Texte sélectionné ::
+ + + + +
Pour sa première exposition à la galerie, la jeune artiste Rebecca Bournigault porte à nouveau son regard sur ces figures mineures, attachantes et anonymes de contestataires contemporains. Géographie internationale de la colère, « Les émeutieurs » (2005-2011) de l’artiste montrent la révolte et les soulèvements populaires dans le monde. Commencée avec les violences urbaines de « Clichy-sous-Bois » qui embrasèrent la France pendant trois semaines, ses images se poursuivent  en couvrant aujourd’hui plus de 70 pays. Et l’artiste de se pencher tout naturellement vers les révolutions arabes avec 10 aquarelles de très grand format.

« Rébecca Bournigault, Révolutions arabes », galerie Patricia Dorfmann, 61, rue de la Verrerie . 75004 Paris . T: +33 (0)1 42 77 55 41. Jusqu’au 07/01/12

www.patriciadorfmann.com

Interview réalisé par Anne Kerner en 2009.

Vous avez exposé dernièrement à Bruxelles ?

Dans ma dernière exposition à Bruxelles, mes peintures ont été installées de manière très précise avec des cadres bord à bord. C’est une installation complexe. L’ensemble de l’exposition se passe dans le noir complet. Les spectateurs sont amenés à prendre une bougie dans un présentoir et se déplacent dans l’espace en regardant les peintures à l’aide de leur bougie. Le contenu des peintures apparaît comme un mélange de phrases que j’ai pris dans les journaux. On y trouve aussi beaucoup de têtes coupées, des images de tortures de Guantanamo, des femmes en burqa, des images assez sombres. Mais ces œuvres sont traitées à l’aquarelle et elles donnent ainsi un sentiment de légèreté.
+ + + + +
Lignes de données ::

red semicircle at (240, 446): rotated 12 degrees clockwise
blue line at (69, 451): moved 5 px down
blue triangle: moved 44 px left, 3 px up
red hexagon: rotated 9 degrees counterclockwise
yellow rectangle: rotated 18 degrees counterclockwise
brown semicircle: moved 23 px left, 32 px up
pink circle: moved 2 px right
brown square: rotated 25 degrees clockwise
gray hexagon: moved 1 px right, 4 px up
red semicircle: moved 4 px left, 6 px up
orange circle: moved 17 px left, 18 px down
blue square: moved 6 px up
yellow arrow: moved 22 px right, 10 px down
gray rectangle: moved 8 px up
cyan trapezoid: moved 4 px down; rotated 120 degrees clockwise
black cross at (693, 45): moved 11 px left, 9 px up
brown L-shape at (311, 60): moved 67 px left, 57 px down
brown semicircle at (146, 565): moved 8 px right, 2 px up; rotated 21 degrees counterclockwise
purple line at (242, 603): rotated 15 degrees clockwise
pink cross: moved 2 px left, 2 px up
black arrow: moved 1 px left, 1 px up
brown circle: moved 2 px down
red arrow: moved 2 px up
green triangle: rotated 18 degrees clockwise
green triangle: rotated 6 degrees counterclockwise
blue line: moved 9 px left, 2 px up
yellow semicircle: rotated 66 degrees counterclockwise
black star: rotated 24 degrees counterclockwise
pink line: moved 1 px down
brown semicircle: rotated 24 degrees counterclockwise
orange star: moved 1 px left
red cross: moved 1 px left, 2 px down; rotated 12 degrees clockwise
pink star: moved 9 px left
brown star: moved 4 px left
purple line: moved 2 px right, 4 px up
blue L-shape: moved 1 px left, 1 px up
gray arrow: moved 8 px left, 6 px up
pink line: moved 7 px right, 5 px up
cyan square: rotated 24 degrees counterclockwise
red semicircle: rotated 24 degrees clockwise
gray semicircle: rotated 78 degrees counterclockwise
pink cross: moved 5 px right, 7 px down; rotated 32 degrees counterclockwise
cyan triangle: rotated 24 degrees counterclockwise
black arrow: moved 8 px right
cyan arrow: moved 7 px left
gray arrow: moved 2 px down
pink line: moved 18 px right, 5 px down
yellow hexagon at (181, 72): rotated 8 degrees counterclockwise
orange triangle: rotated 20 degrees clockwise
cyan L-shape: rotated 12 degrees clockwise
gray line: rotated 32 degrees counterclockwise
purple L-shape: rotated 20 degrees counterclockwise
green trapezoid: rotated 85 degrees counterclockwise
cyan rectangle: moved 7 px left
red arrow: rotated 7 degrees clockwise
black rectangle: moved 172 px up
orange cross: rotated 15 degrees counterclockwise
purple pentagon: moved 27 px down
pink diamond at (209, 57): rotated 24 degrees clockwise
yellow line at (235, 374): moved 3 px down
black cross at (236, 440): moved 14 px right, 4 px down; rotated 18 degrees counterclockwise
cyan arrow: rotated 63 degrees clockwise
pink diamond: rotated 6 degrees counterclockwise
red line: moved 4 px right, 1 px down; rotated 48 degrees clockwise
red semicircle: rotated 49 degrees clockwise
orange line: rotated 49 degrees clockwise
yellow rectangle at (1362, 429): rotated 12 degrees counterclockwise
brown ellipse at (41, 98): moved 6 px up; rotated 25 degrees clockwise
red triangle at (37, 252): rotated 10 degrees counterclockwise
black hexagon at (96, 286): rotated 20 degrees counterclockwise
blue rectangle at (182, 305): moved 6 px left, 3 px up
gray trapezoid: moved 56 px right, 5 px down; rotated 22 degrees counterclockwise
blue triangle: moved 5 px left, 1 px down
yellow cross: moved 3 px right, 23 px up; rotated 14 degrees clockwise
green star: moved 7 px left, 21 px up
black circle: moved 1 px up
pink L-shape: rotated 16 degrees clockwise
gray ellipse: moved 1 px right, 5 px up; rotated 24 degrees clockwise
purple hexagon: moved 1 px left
+ + + + +
Consigne 1 :: Dans le texte sur Rebecca Bournigault, combien de pays les images de la série sur les émeutes couvrent-elles aujourd'hui ?
Consigne 2 :: Recopiez mot pour mot le passage du texte sur Rebecca Bournigault qui commence à « Interview réalisé par » et se termine à « sentiment de légèreté. ».

Réponse 1 :: Plus de 70 pays.

Réponse 2 ::
Interview réalisé par Anne Kerner en 2009.

Vous avez exposé dernièrement à Bruxelles ?

Dans ma dernière exposition à Bruxelles, mes peintures ont été installées de manière très précise avec des cadres bord à bord. C’est une installation complexe. L’ensemble de l’exposition se passe dans le noir complet. Les spectateurs sont amenés à prendre une bougie dans un présentoir et se déplacent dans l’espace en regardant les peintures à l’aide de leur bougie. Le contenu des peintures apparaît comme un mélange de phrases que j’ai pris dans les journaux. On y trouve aussi beaucoup de têtes coupées, des images de tortures de Guantanamo, des femmes en burqa, des images assez sombres. Mais ces œuvres sont traitées à l’aquarelle et elles donnent ainsi un sentiment de légèreté.